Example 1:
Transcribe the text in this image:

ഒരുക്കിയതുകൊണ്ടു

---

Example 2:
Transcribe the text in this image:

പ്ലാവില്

__Problem__.
Return the whole listing, keeping every line exactly as it is.

__Task response__.
Example 1:
Transcribe the text in this image:

ഒരുക്കിയതുകൊണ്ടു

---

Example 2:
Transcribe the text in this image:

പ്ലാവില്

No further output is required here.